- _Job item_:
Once the pictures are set aside, transcribe each line of the listing exactly.

- _Working data_:
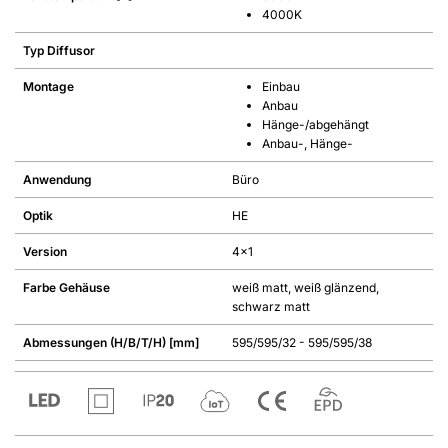
4000K
Typ Diffusor
Montage
Einbau
Anbau
Hänge-/abgehängt
Anbau-, Hänge-
Anwendung
Büro
Optik
HE
Version
4x1
Farbe Gehäuse
weiß matt, weiß glänzend,
schwarz matt
Abmessungen (H/B/T/H) [mm]
595/595/32 - 595/595/38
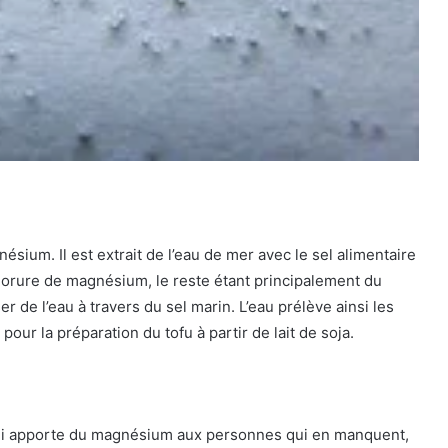
ésium. Il est extrait de l’eau de mer avec le sel alimentaire
lorure de magnésium, le reste étant principalement du
r de l’eau à travers du sel marin. L’eau prélève ainsi les
ur la préparation du tofu à partir de lait de soja.
qui apporte du magnésium aux personnes qui en manquent,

- _Written answer_:
4000K
Typ Diffusor
Montage
Einbau
Anbau
Hänge-/abgehängt
Anbau-, Hänge-
Anwendung
Büro
Optik
HE
Version
4x1
Farbe Gehäuse
weiß matt, weiß glänzend,
schwarz matt
Abmessungen (H/B/T/H) [mm]
595/595/32 - 595/595/38
ésium. Il est extrait de l’eau de mer avec le sel alimentaire
lorure de magnésium, le reste étant principalement du
r de l’eau à travers du sel marin. L’eau prélève ainsi les
ur la préparation du tofu à partir de lait de soja.
qui apporte du magnésium aux personnes qui en manquent,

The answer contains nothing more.